END OF WW2 WALTHER PP PISTOL
Hey guys! I decided to do a quickie this morning because I got a gun in that we've already talked about. I don't have to do a lot of development about this gun because if you're a regular subscriber you already saw the video about what happened when the GIs took over the Walther factory in April of 1945. If you haven't seen that you need to click here and watch that video first because that sets up this gun. So we did that video and just yesterday this gun came in, after the video has been posted for a while. And it was picked up in the factory by a GI at the end of the war. And here's how I know.
Guess how I know it was picked up by a GI?

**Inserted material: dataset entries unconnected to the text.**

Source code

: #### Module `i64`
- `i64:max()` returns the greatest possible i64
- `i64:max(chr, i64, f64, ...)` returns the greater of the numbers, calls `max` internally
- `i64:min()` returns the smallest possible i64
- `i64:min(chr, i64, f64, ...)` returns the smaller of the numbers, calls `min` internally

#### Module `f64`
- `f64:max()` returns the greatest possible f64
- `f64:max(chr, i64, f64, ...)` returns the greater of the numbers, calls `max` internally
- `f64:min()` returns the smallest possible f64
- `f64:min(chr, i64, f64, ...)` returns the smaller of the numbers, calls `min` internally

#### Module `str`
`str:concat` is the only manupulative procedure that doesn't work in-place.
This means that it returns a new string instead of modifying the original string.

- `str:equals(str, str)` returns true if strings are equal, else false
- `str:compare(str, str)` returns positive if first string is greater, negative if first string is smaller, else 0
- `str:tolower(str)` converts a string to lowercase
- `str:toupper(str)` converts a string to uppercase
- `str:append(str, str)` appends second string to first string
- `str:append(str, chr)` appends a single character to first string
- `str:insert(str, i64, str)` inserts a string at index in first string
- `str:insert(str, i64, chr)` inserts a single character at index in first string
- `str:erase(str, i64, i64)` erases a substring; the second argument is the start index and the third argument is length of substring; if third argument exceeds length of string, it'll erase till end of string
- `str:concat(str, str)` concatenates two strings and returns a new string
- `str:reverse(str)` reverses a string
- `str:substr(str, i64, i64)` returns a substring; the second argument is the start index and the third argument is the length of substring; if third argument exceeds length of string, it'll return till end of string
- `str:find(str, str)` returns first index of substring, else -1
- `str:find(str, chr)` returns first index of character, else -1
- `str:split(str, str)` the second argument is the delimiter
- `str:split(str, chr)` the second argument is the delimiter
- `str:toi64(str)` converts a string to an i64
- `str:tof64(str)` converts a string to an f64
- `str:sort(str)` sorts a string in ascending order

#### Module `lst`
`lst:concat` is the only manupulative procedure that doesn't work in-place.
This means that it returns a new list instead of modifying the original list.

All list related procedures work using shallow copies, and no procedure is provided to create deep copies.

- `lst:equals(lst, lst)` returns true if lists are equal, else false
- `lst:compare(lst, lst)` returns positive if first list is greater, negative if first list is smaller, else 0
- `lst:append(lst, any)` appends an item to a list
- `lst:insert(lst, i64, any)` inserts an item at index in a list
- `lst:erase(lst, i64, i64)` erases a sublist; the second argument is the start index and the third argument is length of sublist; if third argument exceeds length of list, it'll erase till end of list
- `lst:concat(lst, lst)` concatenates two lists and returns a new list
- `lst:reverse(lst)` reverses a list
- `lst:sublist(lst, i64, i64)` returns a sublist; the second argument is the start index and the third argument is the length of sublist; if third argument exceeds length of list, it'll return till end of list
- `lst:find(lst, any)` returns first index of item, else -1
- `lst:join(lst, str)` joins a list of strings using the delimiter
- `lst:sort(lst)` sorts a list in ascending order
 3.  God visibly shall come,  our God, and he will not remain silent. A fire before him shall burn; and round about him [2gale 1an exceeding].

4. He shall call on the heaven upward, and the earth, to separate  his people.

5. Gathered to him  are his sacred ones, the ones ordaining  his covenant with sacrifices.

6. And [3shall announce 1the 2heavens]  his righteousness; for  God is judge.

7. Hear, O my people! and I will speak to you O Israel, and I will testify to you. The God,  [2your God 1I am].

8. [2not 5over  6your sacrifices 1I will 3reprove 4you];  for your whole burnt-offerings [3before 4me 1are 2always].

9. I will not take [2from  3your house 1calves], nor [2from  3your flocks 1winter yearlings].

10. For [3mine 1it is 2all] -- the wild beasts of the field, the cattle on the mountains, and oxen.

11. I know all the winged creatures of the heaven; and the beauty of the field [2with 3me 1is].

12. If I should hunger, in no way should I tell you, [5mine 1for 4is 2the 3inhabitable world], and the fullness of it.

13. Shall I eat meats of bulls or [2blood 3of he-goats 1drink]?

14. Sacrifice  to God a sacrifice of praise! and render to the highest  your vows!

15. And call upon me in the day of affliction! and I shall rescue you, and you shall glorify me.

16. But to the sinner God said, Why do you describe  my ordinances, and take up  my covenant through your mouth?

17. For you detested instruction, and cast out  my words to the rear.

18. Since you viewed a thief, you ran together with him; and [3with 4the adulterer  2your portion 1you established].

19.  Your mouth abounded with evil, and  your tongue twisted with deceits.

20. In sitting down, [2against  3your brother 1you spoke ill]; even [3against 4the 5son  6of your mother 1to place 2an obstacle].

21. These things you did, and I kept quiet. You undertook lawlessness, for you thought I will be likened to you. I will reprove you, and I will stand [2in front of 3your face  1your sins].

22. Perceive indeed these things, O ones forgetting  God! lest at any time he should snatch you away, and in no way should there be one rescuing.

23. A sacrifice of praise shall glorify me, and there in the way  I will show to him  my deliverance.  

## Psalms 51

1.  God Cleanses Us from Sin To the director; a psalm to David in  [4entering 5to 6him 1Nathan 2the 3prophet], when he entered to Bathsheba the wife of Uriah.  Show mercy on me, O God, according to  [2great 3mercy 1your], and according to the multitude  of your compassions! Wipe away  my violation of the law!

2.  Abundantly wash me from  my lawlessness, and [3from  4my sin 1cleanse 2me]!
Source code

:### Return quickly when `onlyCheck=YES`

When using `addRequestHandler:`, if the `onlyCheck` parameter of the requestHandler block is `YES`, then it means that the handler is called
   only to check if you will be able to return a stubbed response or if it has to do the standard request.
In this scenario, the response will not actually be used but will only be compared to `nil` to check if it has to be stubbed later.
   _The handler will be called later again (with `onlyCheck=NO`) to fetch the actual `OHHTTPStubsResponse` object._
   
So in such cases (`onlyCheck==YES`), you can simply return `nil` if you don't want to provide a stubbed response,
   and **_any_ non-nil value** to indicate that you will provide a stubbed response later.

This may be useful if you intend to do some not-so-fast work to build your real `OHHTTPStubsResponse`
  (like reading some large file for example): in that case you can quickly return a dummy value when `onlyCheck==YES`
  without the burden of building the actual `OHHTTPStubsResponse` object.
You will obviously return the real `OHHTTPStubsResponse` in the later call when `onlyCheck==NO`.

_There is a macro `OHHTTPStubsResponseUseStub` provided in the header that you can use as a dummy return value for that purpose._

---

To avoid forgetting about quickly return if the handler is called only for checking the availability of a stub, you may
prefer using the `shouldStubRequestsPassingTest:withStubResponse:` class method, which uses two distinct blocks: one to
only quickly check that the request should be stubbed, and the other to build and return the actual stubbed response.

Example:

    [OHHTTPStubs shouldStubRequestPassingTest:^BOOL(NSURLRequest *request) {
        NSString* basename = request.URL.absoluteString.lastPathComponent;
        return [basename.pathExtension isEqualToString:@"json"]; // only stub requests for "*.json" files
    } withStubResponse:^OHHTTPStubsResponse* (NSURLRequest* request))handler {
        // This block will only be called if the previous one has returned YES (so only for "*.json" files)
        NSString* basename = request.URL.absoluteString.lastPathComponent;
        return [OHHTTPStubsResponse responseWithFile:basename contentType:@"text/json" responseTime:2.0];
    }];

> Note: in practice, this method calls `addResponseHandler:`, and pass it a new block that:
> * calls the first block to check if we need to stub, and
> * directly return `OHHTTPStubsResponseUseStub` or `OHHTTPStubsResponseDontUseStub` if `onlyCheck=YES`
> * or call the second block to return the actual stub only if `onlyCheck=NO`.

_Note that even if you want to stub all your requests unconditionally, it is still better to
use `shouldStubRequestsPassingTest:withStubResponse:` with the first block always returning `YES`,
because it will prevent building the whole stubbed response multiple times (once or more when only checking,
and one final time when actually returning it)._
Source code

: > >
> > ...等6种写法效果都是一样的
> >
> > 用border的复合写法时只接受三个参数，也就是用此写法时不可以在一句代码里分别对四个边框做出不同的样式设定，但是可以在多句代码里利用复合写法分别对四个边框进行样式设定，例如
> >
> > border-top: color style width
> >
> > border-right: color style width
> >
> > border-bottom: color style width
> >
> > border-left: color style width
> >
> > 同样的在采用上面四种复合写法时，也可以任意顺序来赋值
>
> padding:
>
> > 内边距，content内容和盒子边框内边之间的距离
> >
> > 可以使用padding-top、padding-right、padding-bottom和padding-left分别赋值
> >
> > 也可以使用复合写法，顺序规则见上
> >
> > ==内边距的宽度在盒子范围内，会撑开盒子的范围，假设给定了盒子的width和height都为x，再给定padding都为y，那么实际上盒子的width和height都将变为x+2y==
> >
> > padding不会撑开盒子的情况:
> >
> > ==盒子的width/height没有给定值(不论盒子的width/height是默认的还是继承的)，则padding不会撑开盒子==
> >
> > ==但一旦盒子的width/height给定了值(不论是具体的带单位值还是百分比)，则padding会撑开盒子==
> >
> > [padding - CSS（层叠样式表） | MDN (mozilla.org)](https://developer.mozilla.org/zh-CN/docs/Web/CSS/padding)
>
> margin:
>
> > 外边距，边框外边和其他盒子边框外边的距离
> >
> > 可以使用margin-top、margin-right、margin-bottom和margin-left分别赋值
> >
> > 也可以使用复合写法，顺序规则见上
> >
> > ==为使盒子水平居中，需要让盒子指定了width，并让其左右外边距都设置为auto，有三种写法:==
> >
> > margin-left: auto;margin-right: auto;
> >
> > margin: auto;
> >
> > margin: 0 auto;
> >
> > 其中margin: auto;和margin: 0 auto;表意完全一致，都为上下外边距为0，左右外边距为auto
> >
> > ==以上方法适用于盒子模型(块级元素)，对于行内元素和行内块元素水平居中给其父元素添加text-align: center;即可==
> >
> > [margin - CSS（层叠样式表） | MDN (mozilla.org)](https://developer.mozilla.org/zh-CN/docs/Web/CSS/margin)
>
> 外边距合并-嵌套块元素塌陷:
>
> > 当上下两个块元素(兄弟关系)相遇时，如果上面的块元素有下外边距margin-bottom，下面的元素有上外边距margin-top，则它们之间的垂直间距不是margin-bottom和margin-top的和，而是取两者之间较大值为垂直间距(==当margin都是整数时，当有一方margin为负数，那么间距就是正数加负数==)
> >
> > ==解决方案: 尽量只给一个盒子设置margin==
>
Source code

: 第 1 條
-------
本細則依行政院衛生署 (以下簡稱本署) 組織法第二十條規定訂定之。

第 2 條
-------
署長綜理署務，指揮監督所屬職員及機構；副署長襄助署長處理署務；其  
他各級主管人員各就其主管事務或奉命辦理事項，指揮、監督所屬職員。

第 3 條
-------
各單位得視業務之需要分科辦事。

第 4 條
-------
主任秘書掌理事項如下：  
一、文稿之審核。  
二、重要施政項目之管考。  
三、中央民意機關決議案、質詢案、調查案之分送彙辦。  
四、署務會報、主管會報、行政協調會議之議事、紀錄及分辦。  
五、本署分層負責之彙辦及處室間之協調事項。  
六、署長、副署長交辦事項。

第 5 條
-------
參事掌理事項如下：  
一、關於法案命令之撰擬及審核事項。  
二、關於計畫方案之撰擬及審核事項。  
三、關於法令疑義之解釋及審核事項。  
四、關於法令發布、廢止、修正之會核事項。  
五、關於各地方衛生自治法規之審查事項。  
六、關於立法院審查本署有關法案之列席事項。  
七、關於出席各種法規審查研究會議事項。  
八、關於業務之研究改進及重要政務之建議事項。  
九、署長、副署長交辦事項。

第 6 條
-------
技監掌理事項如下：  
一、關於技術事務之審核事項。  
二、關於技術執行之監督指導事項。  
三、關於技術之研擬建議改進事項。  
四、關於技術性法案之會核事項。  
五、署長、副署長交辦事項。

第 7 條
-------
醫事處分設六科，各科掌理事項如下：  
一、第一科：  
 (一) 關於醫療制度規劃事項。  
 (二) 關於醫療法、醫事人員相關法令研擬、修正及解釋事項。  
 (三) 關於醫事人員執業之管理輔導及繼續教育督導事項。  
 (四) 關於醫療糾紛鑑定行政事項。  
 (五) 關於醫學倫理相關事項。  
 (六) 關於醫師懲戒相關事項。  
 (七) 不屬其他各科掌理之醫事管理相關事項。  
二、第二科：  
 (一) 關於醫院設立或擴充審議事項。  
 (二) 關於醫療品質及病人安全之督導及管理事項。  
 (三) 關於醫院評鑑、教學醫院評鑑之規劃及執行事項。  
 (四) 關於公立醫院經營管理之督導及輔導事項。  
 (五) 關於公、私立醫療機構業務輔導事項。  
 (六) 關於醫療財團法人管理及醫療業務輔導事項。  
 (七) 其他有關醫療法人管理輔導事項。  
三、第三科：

Obviously the first thing that stands out is it has…most of it has no finish. There's no logo at all, there are some small parts that are blued, so it was put together with parts. And just as an added bonus you'll notice no proof marks. If you look at any standard Walther PP or PPK you know that there are proof marks on the ejector port and the slide. There's also one on the end of the barrel, but it gets no respect because nobody ever knows it's there, but there is one there. This gun has no proof marks, so it was never issued. Also you'll see no serial number where it should be here on the frame, but it did have a serial number on the slide. The serial number on the slide by the way, corresponds with some of the last of the highest number serial numbers recorded. So very end of the war this was a slide in the factory, a frame that was unissued, a GI put it together from leftover parts.
Let’s have a closer Look
So some interesting pieces on this. First of all very common, this has the early weighted grips. If you know anything about production, they only did weighted grips early pre-war and then they went to the hollow all plastic grip. These are weighted by a metal insert in there. They went to a hollow unweighted grip during the wartime period just…probably to save expenses. But this has early weighted grips, it has blued small parts, you can see the rear, sight, the hammer, the trigger, the trigger guard and the ejector, you'll see fire blue. Now that didn't happen till pre-war, they later just went to a straight bluing process. But pre-war they did a fire blue ejector and a fire blue safety lever. And you can see that on an early gun.
This gun was definitely put together by a GI
This gun has some early parts, it has some unnumbered parts, it has some number parts, and the magazine is just a straight finger extension, wartime magazine. So you can check that out. So this was definitely put together by a GI or a Polish forced labor, one of the two because they were putting them together as souvenirs for GIs before they got the opportunity to go back home.